17 September 2012 by Tom Chantry

Q. 68. Are the elect only effectually called?
A. All the elect, and they only, are effectually called; although others may be, and often are, outwardly called by the ministry of the Word, and have some common operations of the Spirit; who, for their willful neglect and contempt of the grace offered to them, being justly left in their unbelief, do never truly come to Jesus Christ.

Preachers long for one Sunday in a thousand: the sermon seems as effective in the pulpit as it was in the study. The tongue doesn’t trip over the lips, illustrations are clear, and the Spirit seems to bless. But when that day comes, nothing happens. The post-church ritual of “Nice sermon, pastor,” is unchanged, and everyone wonders off to the parking lot, and the pastor returns to his routine.

A preacher may have a great burden for one lost sinner in the congregation. He wants that soul to reach heaven, and so he crafts his sermons to touch the precise points which that listener needs to hear. Again, nothing happens. The target audience smiles pleasantly on the way out of church, and the pastor’s heart sinks.

Then one day the preacher leaves the pulpit shame-faced. Such poor preaching must indicate inadequate preparation. The right word constantly eludes him, the illustrations miss he mark, and everything ends in an uncertain muddle. But on this day some timid soul comes quietly and says, “Pastor, I need to sit down and have a talk with you. I need to know the Lord.”

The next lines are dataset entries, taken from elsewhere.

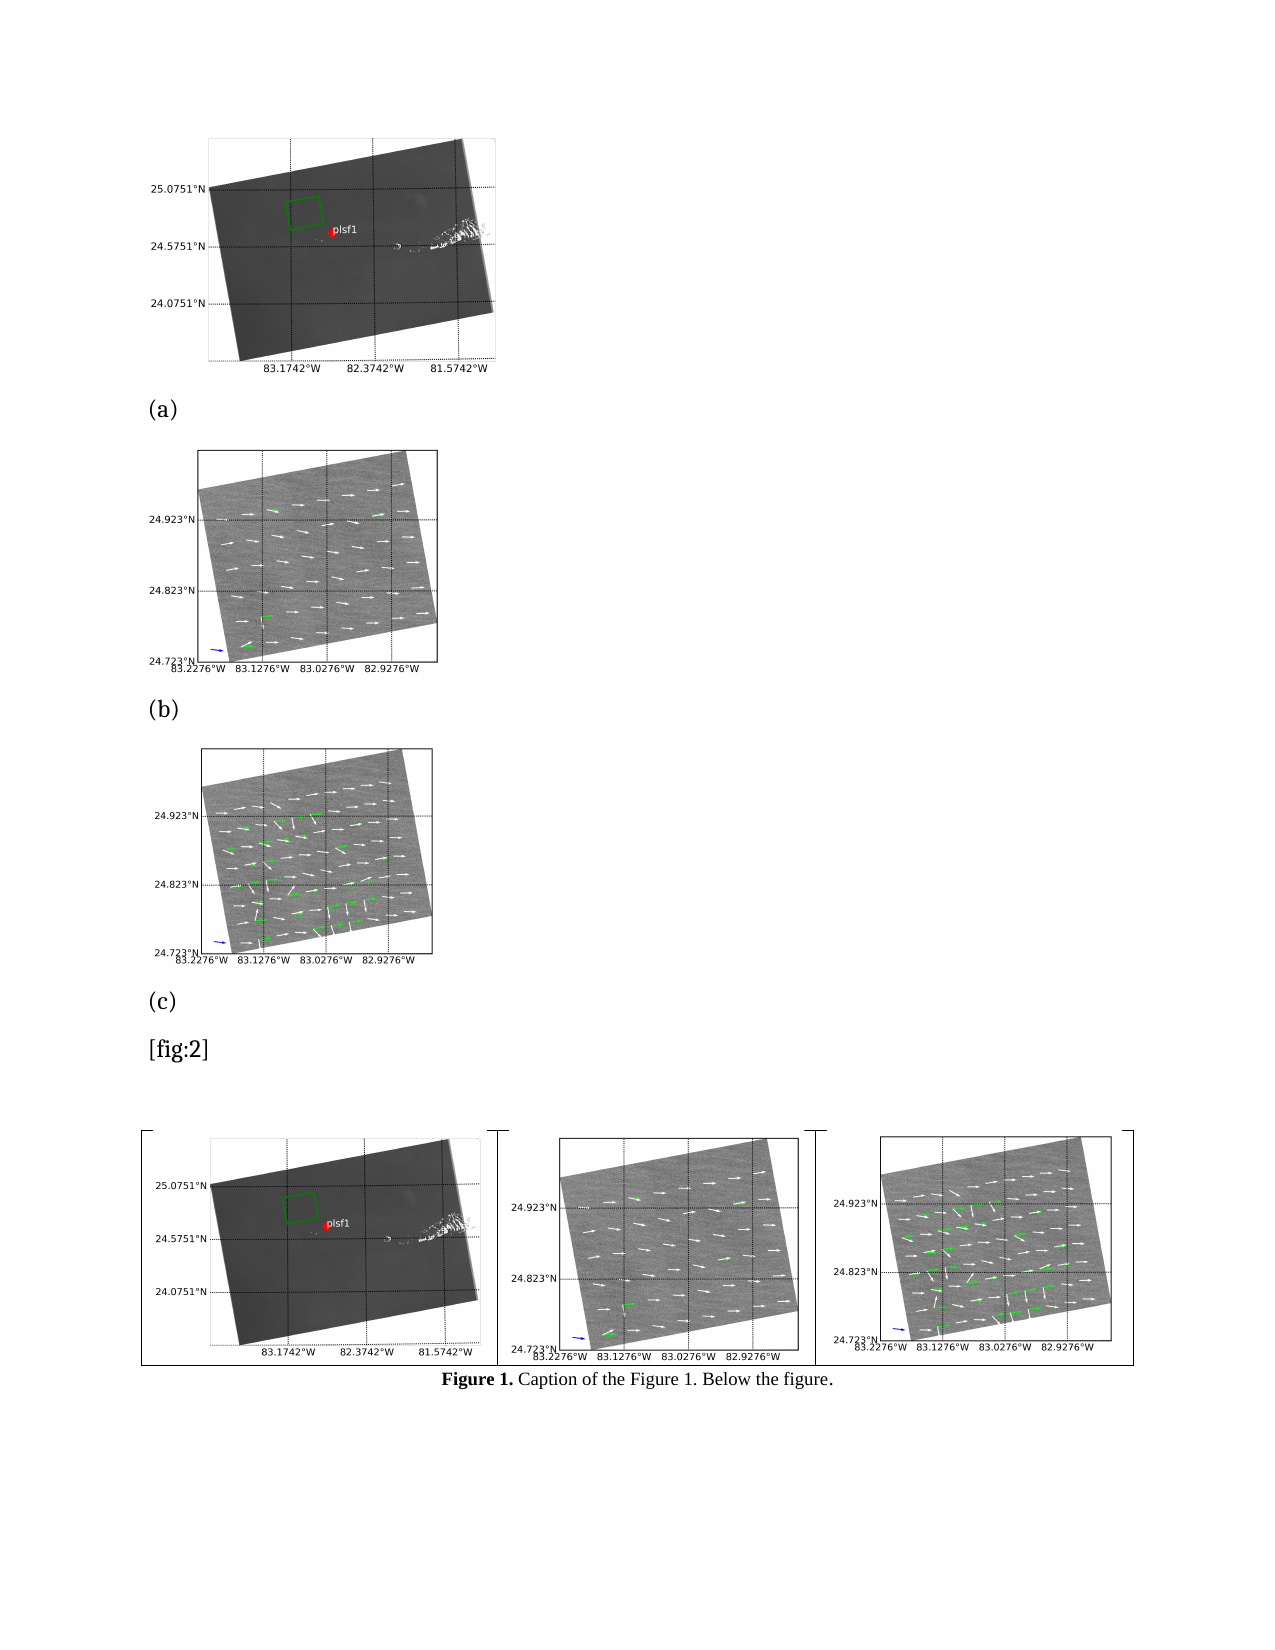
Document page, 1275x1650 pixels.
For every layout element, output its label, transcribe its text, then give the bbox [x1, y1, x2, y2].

picture [152, 1130, 487, 1360]
text Figure 1. Caption of the Figure 1. Below the figure. [148, 1366, 1127, 1390]
text (b) [148, 695, 1127, 724]
table_header [142, 1131, 497, 1364]
picture [147, 442, 443, 677]
picture [147, 130, 503, 377]
picture [826, 1130, 1123, 1356]
text (a) [148, 395, 1127, 424]
picture [147, 742, 443, 969]
table_header [805, 1131, 815, 1364]
text (c) [148, 987, 1127, 1016]
picture [509, 1130, 805, 1365]
text [fig:2] [148, 1034, 1127, 1063]
table_header [498, 1131, 509, 1364]
table_header [816, 1131, 1133, 1364]
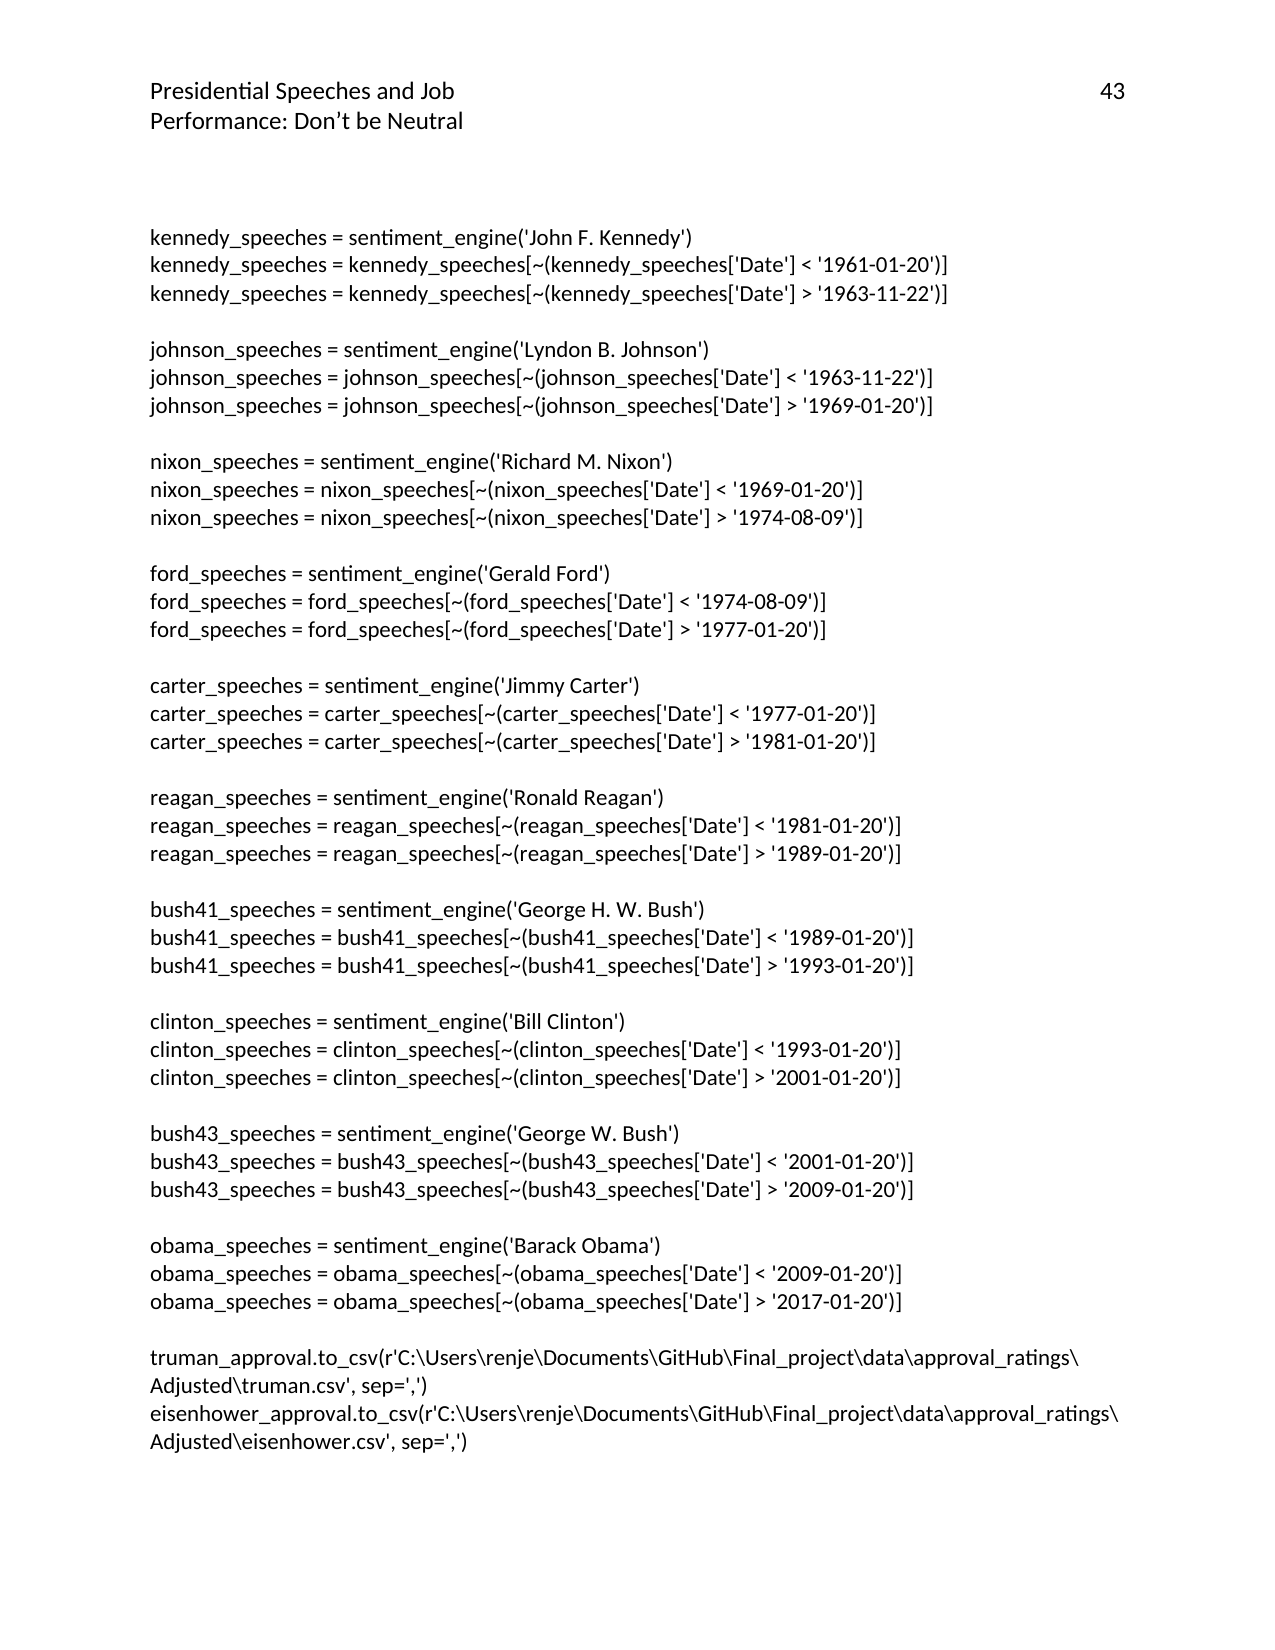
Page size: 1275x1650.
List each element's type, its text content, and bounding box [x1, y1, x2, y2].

text reagan_speeches = reagan_speeches[~(reagan_speeches['Date'] < '1981-01-20')] [150, 811, 1125, 839]
text eisenhower_approval.to_csv(r'C:\Users\renje\Documents\GitHub\Final_project\data\approval_ratings\Adjusted\eisenhower.csv', sep=',') [150, 1399, 1125, 1456]
text nixon_speeches = nixon_speeches[~(nixon_speeches['Date'] < '1969-01-20')] [150, 475, 1125, 503]
text carter_speeches = carter_speeches[~(carter_speeches['Date'] > '1981-01-20')] [150, 727, 1125, 755]
text johnson_speeches = johnson_speeches[~(johnson_speeches['Date'] > '1969-01-20')] [150, 391, 1125, 419]
text kennedy_speeches = sentiment_engine('John F. Kennedy') [150, 223, 1125, 251]
text obama_speeches = obama_speeches[~(obama_speeches['Date'] > '2017-01-20')] [150, 1287, 1125, 1315]
text kennedy_speeches = kennedy_speeches[~(kennedy_speeches['Date'] > '1963-11-22')] [150, 279, 1125, 307]
text carter_speeches = sentiment_engine('Jimmy Carter') [150, 671, 1125, 699]
text nixon_speeches = sentiment_engine('Richard M. Nixon') [150, 447, 1125, 475]
text clinton_speeches = clinton_speeches[~(clinton_speeches['Date'] > '2001-01-20')] [150, 1063, 1125, 1091]
text reagan_speeches = sentiment_engine('Ronald Reagan') [150, 783, 1125, 811]
text johnson_speeches = sentiment_engine('Lyndon B. Johnson') [150, 335, 1125, 363]
text bush43_speeches = sentiment_engine('George W. Bush') [150, 1119, 1125, 1147]
text kennedy_speeches = kennedy_speeches[~(kennedy_speeches['Date'] < '1961-01-20')] [150, 251, 1125, 279]
text truman_approval.to_csv(r'C:\Users\renje\Documents\GitHub\Final_project\data\approval_ratings\Adjusted\truman.csv', sep=',') [150, 1343, 1125, 1399]
text ford_speeches = ford_speeches[~(ford_speeches['Date'] < '1974-08-09')] [150, 587, 1125, 615]
text clinton_speeches = clinton_speeches[~(clinton_speeches['Date'] < '1993-01-20')] [150, 1035, 1125, 1063]
text bush43_speeches = bush43_speeches[~(bush43_speeches['Date'] > '2009-01-20')] [150, 1175, 1125, 1203]
text ford_speeches = ford_speeches[~(ford_speeches['Date'] > '1977-01-20')] [150, 615, 1125, 643]
text bush41_speeches = bush41_speeches[~(bush41_speeches['Date'] < '1989-01-20')] [150, 923, 1125, 951]
text johnson_speeches = johnson_speeches[~(johnson_speeches['Date'] < '1963-11-22')] [150, 363, 1125, 391]
text clinton_speeches = sentiment_engine('Bill Clinton') [150, 1007, 1125, 1035]
text obama_speeches = sentiment_engine('Barack Obama') [150, 1231, 1125, 1259]
text nixon_speeches = nixon_speeches[~(nixon_speeches['Date'] > '1974-08-09')] [150, 503, 1125, 531]
text reagan_speeches = reagan_speeches[~(reagan_speeches['Date'] > '1989-01-20')] [150, 839, 1125, 867]
text bush43_speeches = bush43_speeches[~(bush43_speeches['Date'] < '2001-01-20')] [150, 1147, 1125, 1175]
text obama_speeches = obama_speeches[~(obama_speeches['Date'] < '2009-01-20')] [150, 1259, 1125, 1287]
text carter_speeches = carter_speeches[~(carter_speeches['Date'] < '1977-01-20')] [150, 699, 1125, 727]
text bush41_speeches = sentiment_engine('George H. W. Bush') [150, 895, 1125, 923]
text bush41_speeches = bush41_speeches[~(bush41_speeches['Date'] > '1993-01-20')] [150, 951, 1125, 979]
text ford_speeches = sentiment_engine('Gerald Ford') [150, 559, 1125, 587]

Why are men saved under mediocre preaching while extraordinary preaching so often accomplishes little? The answer is that there are two voices in every true sermon. One is the voice of the pastor, known in Scripture as “the ministry of the Word,” which on its own cannot touch the heart. The other is the voice of Christ, who speaks through preaching, or, to put it another way, “by his Word and Spirit; savingly enlightens their minds, renews and powerfully determines their wills, so as they (although in themselves dead in sin) are hereby made willing and able freely to answer his call, and to accept and embrace the grace offered and conveyed therein.”